I learned how to explore on my own. I became a leader again. I said yes to new experiences. I spent time with myself. I joined a gym, set goals to start running again, did yoga to relax my mind and strengthen from within. I escaped into books. I wrote letters. I signed up for opportunities without checking anyone else’s calendar. I researched what I’d gone through and saw that I was no where near as alone as I thought. I threw my focus into my service work which kept me productive while also helping others – both of which are quite therapeutic to me.
Re-learning how to trust myself proved difficult, struggling to know what was real and what was in my head. I ignored my gut for so long with near fatal consequences. Now, I listen to myself, recognize people’s bullshit faster and feel a quicker trigger to cutting people out. I understand that I can’t save people and some cannot be in my life. Currently, I am in a healthy romantic relationship. We speak to each other as equals and strive for balance, calm and harmony. I maintain my individuality while sharing common interests and having a built-in best friend. I feel supportive and supported.

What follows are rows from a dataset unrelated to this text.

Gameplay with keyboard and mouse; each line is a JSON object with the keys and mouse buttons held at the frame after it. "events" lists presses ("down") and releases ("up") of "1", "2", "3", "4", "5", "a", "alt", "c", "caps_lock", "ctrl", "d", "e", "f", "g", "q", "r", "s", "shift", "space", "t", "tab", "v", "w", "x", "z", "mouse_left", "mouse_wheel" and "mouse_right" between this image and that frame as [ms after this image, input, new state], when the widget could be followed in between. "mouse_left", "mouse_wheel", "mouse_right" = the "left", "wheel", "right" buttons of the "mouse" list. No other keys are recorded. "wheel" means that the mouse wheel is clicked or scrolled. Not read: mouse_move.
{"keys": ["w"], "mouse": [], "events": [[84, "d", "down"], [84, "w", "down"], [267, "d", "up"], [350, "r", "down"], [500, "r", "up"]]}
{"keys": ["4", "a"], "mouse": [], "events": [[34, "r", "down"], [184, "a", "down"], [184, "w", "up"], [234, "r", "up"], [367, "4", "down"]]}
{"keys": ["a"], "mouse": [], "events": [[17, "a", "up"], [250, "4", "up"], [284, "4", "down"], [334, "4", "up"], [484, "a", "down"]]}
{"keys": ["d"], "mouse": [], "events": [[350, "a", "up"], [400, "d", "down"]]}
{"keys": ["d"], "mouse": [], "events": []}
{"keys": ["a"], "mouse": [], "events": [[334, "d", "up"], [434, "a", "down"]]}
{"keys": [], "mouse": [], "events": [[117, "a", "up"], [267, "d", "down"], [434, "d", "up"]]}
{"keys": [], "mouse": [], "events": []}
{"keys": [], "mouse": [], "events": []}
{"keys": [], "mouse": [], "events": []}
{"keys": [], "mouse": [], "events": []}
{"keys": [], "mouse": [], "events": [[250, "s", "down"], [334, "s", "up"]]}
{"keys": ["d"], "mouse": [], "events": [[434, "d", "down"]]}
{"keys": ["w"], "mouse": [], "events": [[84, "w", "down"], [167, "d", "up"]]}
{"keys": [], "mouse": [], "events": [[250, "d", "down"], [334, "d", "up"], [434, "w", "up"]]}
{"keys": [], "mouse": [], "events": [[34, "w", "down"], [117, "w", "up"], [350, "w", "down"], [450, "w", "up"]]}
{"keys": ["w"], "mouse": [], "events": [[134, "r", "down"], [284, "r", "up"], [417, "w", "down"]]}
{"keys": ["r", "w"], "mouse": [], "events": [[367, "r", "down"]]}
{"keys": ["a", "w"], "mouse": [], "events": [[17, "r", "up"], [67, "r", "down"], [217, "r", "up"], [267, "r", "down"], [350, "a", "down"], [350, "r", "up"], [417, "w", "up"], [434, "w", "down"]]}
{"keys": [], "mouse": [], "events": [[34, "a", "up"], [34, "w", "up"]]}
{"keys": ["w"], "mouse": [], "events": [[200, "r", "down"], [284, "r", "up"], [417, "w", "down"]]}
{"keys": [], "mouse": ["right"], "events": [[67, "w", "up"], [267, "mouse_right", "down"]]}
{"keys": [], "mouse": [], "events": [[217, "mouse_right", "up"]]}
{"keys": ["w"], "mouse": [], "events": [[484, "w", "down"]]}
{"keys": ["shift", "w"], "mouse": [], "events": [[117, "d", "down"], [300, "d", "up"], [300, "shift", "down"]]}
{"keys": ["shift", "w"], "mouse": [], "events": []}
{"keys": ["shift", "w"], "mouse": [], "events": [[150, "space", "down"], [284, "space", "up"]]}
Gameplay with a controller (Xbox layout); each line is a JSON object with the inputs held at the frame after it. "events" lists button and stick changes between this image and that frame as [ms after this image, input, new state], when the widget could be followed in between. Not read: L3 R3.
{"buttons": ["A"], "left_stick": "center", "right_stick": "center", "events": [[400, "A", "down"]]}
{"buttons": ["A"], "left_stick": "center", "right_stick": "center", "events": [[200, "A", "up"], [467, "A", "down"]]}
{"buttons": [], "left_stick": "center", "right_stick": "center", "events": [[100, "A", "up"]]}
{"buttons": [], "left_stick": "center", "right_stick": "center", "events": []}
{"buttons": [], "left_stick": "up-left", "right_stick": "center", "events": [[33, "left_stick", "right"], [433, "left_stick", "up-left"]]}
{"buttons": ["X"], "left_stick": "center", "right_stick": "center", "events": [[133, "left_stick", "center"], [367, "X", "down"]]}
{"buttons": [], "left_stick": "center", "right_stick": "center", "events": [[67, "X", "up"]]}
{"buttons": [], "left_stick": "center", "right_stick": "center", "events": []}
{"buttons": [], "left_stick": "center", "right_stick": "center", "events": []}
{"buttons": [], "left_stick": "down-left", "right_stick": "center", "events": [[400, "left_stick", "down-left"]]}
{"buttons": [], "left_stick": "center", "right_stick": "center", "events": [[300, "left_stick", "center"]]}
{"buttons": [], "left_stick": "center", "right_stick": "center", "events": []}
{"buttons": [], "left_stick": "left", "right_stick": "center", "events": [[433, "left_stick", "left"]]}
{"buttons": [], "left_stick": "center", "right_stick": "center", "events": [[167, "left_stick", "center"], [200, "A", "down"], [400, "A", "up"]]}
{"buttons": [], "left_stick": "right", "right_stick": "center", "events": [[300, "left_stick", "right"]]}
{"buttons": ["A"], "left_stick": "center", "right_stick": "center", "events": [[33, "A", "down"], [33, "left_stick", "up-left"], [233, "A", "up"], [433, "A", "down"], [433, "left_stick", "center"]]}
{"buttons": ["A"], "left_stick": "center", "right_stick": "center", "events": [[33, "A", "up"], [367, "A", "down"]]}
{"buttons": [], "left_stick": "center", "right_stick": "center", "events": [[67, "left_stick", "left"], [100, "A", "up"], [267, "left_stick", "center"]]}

To get here, I had to let go of who I was. That was the most frightening change I faced, even though over the last few years I’d begun to hate myself. I became comfortable in my own personal hell. Leaving would mean being vulnerable and open. I could get hurt again in a different way. What if it turned out even worse? Growth is funny that way - fear is funny that way. It doesn’t play fair. A decision can be 100% logical but my demons can find a way to scare me.
2019 will have its problems. I can find something in it to complain about. My challenge is to: find the positive, see the growth potential, let it go. In 2017, I added an arrow tattoo to my left forearm to remind myself to keep moving forward. For me, that message will always ring true. My past doesn’t disappear. Parts travel with me. But I don’t have to stand there, staring at it, reliving it - I get to keep going.